------ Excerpt

HAILEY OFFICIALS NOT SWAYED BY PRO-POT VOTE

June 5, 2008

Marijuana Lawsuit to Continue in 5th District Court

Hailey city officials will continue with their anti-marijuana lawsuit despite an election earlier this week in which the city’s electorate approved three pro-pot initiatives for the second time.

“I have no intention of withdrawing it,” City Councilman Don Keirn said Wednesday. “The whole purpose of the lawsuit is to get this in front of the court. We need a declaratory judgment, maybe now more than ever.

“In theory, the judge will say this whole thing is illegal and that’s the end of it. I’d like to get it behind us.”

Keirn, Mayor Rick Davis and Police Chief Jeff Gunter filed a lawsuit earlier this month in Blaine County 5th District Court seeking a ruling on three marijuana reform initiatives that were approved by the electorate last November.

“I have no intention of withdrawing it either,” Gunter said Thursday. “Just because it passed twice doesn’t mean it’s not in conflict with state law and we need to have it resolved.”

Davis was on vacation and could not be reached for comment.

The three initiatives, one to legalize medical use of marijuana, another to legalize industrial hemp and a third to make enforcement of marijuana laws the city’s lowest police priority, were first approved in November. They were approved by voters once again on Tuesday.

Marijuana advocate Ryan Davidson, the man who initiated petition drives to get the initiatives on the ballots, said Wednesday that Hailey city officials should follow the will of the electorate.

“If they don’t do that, I think they should be recalled,” said Davidson, a former Bellevue resident who now lives in Garden City and is chairman of The Liberty Lobby of Idaho.

------------

**Exercise instructions:**
1. Rewrite the Hailey marijuana article starting with "Davis was on" and going on through "of the electorate.", with "out of town" in place of "on vacation".
2. According to the Hailey marijuana article, where does Ryan Davidson now live?

------ Dataset content

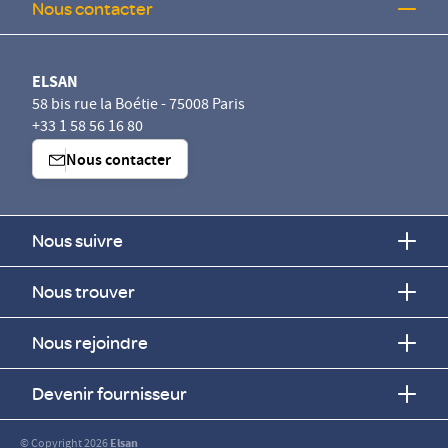
Nous contacter
ELSAN
58 bis rue la Boétie - 75008 Paris
+33 1 58 56 16 80
Nous contacter
Nous suivre
Nous trouver
Nous rejoindre
Devenir fournisseur
© Copyright 2026
Elsan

------------

**Answers for the exercise:**
1.
Davis was out of town and could not be reached for comment.

The three initiatives, one to legalize medical use of marijuana, another to legalize industrial hemp and a third to make enforcement of marijuana laws the city’s lowest police priority, were first approved in November. They were approved by voters once again on Tuesday.

Marijuana advocate Ryan Davidson, the man who initiated petition drives to get the initiatives on the ballots, said Wednesday that Hailey city officials should follow the will of the electorate.

2. Garden City